WHAT THE EXERCISE ASKS: Search term "Mitarbeiter": please copy every line of the records below that contains it.

(Dataset entries)
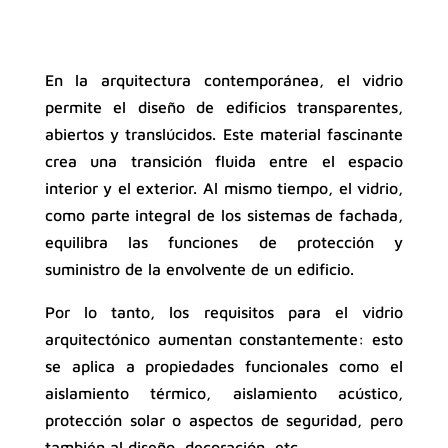
En la arquitectura contemporánea, el vidrio
permite el diseño de edificios transparentes,
abiertos y translúcidos. Este material fascinante
crea una transición fluida entre el espacio
interior y el exterior. Al mismo tiempo, el vidrio,
como parte integral de los sistemas de fachada,
equilibra las funciones de protección y
suministro de la envolvente de un edificio.
Por lo tanto, los requisitos para el vidrio
arquitectónico aumentan constantemente: esto
se aplica a propiedades funcionales como el
aislamiento térmico, aislamiento acústico,
protección solar o aspectos de seguridad, pero
también al diseño, decoración, etc.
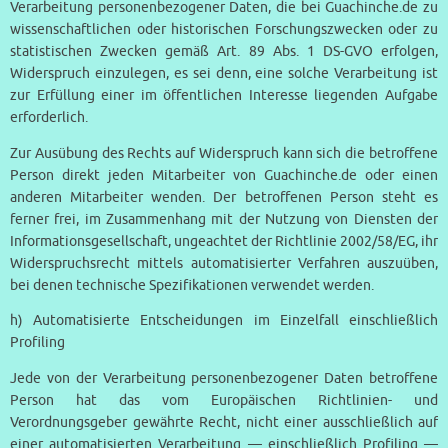
Verarbeitung personenbezogener Daten, die bei Guachinche.de zu
wissenschaftlichen oder historischen Forschungszwecken oder zu
statistischen Zwecken gemäß Art. 89 Abs. 1 DS-GVO erfolgen,
Widerspruch einzulegen, es sei denn, eine solche Verarbeitung ist
zur Erfüllung einer im öffentlichen Interesse liegenden Aufgabe
erforderlich.
Zur Ausübung des Rechts auf Widerspruch kann sich die betroffene
Person direkt jeden Mitarbeiter von Guachinche.de oder einen
anderen Mitarbeiter wenden. Der betroffenen Person steht es
ferner frei, im Zusammenhang mit der Nutzung von Diensten der
Informationsgesellschaft, ungeachtet der Richtlinie 2002/58/EG, ihr
Widerspruchsrecht mittels automatisierter Verfahren auszuüben,
bei denen technische Spezifikationen verwendet werden.
h) Automatisierte Entscheidungen im Einzelfall einschließlich
Profiling
Jede von der Verarbeitung personenbezogener Daten betroffene
Person hat das vom Europäischen Richtlinien- und
Verordnungsgeber gewährte Recht, nicht einer ausschließlich auf
einer automatisierten Verarbeitung — einschließlich Profiling —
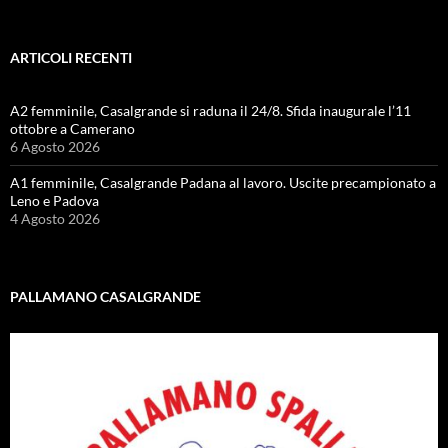
ARTICOLI RECENTI
A2 femminile, Casalgrande si raduna il 24/8. Sfida inaugurale l’11
ottobre a Camerano
6 Agosto 2026
A1 femminile, Casalgrande Padana al lavoro. Uscite precampionato a
Leno e Padova
4 Agosto 2026
PALLAMANO CASALGRANDE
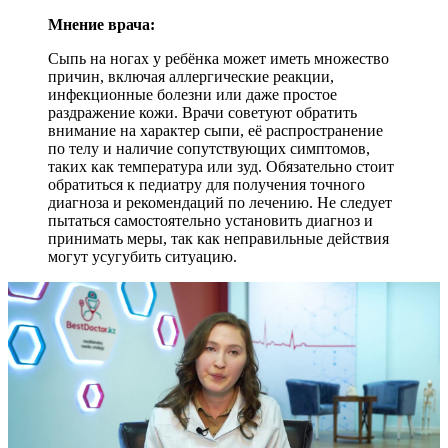
Мнение врача:
Сыпь на ногах у ребёнка может иметь множество
причин, включая аллергические реакции,
инфекционные болезни или даже простое
раздражение кожи. Врачи советуют обратить
внимание на характер сыпи, её распространение
по телу и наличие сопутствующих симптомов,
таких как температура или зуд. Обязательно стоит
обратиться к педиатру для получения точного
диагноза и рекомендаций по лечению. Не следует
пытаться самостоятельно установить диагноз и
принимать меры, так как неправильные действия
могут усугубить ситуацию.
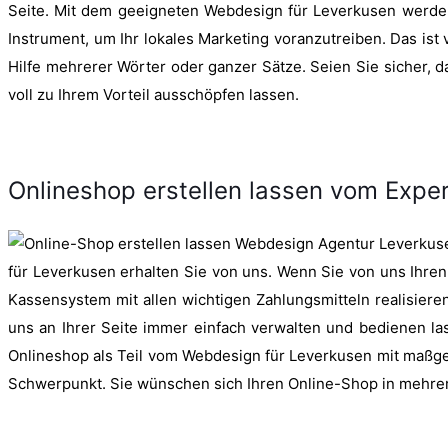
Seite. Mit dem geeigneten Webdesign für Leverkusen werden
Instrument, um Ihr lokales Marketing voranzutreiben. Das ist
Hilfe mehrerer Wörter oder ganzer Sätze. Seien Sie sicher,
voll zu Ihrem Vorteil ausschöpfen lassen.
Onlineshop erstellen lassen vom Expe
für Leverkusen erhalten Sie von uns. Wenn Sie von uns Ihren
Kassensystem mit allen wichtigen Zahlungsmitteln realisiere
uns an Ihrer Seite immer einfach verwalten und bedienen las
Onlineshop als Teil vom Webdesign für Leverkusen mit maßg
Schwerpunkt. Sie wünschen sich Ihren Online-Shop in mehrer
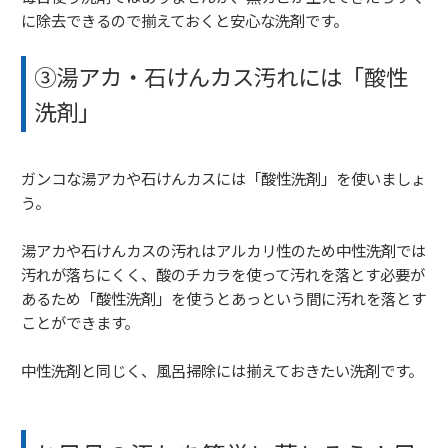
に除去できるので揃えておくと安心な洗剤です。
③湯アカ・石けんカス汚れには「酸性
洗剤」
ガンコな湯アカや石けんカスには「酸性洗剤」を使いましょ
う。
湯アカや石けんカスの汚れはアルカリ性のため中性洗剤では
汚れが落ちにくく、酸のチカラを使って汚れを落とす必要が
あるため「酸性洗剤」を使うとあっという間に汚れを落とす
ことができます。
中性洗剤と同じく、風呂掃除には揃えておきたい洗剤です。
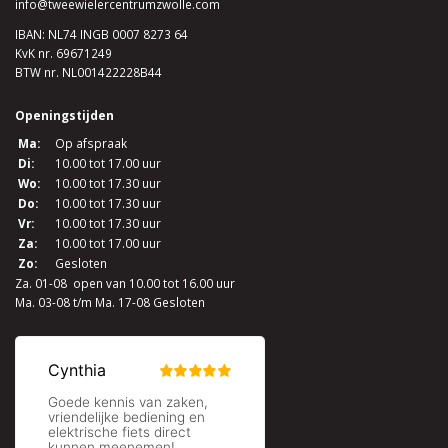
info@tweewielercentrumzwolle.com
IBAN: NL74 INGB 0007 8273 64
KvK nr. 69671249
BTW nr. NL001422228B44
Openingstijden
Ma:
Op afspraak
Di:
10.00 tot 17.00 uur
Wo:
10.00 tot 17.30 uur
Do:
10.00 tot 17.30 uur
Vr:
10.00 tot 17.30 uur
Za:
10.00 tot 17.00 uur
Zo:
Gesloten
Za. 01-08 open van 10.00 tot 16.00 uur
Ma. 03-08 t/m Ma. 17-08 Gesloten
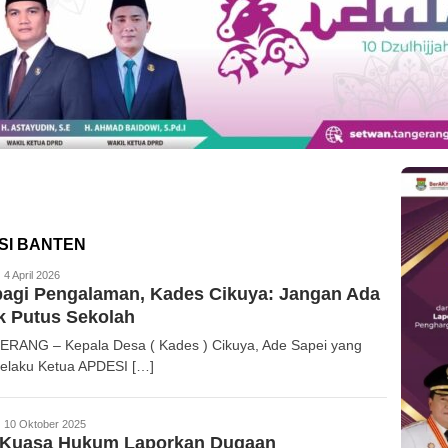
SI BANTEN
akta26
4 April 2026
agi Pengalaman, Kades Cikuya: Jangan Ada
k Putus Sekolah
RANG – Kepala Desa ( Kades ) Cikuya, Ade Sapei yang
selaku Ketua APDESI […]
edaksi
10 Oktober 2025
 Kuasa Hukum Laporkan Dugaan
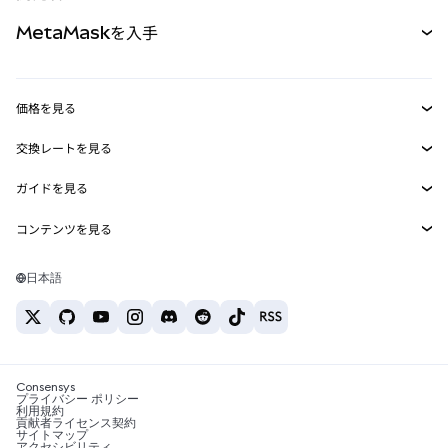
パーペチュアル
新規
カード
ドキュメントを表示
MetaMaskを入手
RWA
mUSD
新規
ダッシュボード
トランザクションシールド
収益化
Smart Accounts Kit
Agent Wallet
新規
価格を見る
埋め込みウォレット
Snaps
ビットコインの価格
交換レートを見る
MetaMask Connect
イーサリアムの価格
報酬
新規
BTC→USD
Solanaの価格
ガイドを見る
Snaps
セキュリティ
ETH→USD
BTCの購入
Shiba Inuの価格
USDT→INR
コンテンツを見る
Web3サービス
サポート
ETHの購入
Pepeの価格
ビットコインウォレット
BTC→USDT
SOLの購入
キャリア
Tetherの価格
Solanaウォレット
日本語
BTC→INR
PEPEの購入
お問い合わせ
USDCの価格
おすすめの暗号資産カード
ETH→USDT
USDTの購入
Chanlinkの価格
おすすめのモバイル暗号資産ウォレット
USDT→PHP
USDCの購入
Polymarketとは？
BTC→EUR
SHIBの購入
Consensys
税制関連ニュース
プライバシー ポリシー
利用規約
BNBの購入
貢献者ライセンス契約
暗号資産の購入方法は？
サイトマップ
アクセシビリティ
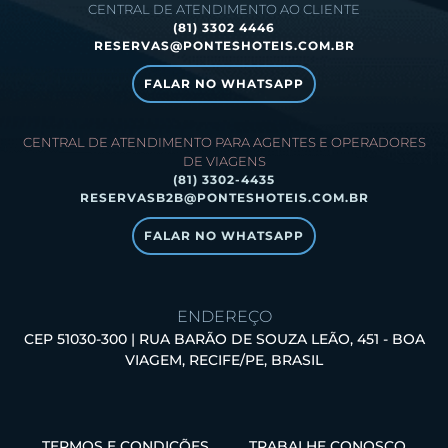
CENTRAL DE ATENDIMENTO AO CLIENTE
(81) 3302 4446
RESERVAS@PONTESHOTEIS.COM.BR
FALAR NO WHATSAPP
CENTRAL DE ATENDIMENTO PARA AGENTES E OPERADORES
DE VIAGENS
(81) 3302-4435
RESERVASB2B@PONTESHOTEIS.COM.BR
FALAR NO WHATSAPP
ENDEREÇO
CEP 51030-300 | RUA BARÃO DE SOUZA LEÃO, 451 - BOA
VIAGEM, RECIFE/PE, BRASIL
TERMOS E CONDIÇÕES
TRABALHE CONOSCO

ANSWER SPACE:
Person direkt jeden Mitarbeiter von Guachinche.de oder einen
anderen Mitarbeiter wenden. Der betroffenen Person steht es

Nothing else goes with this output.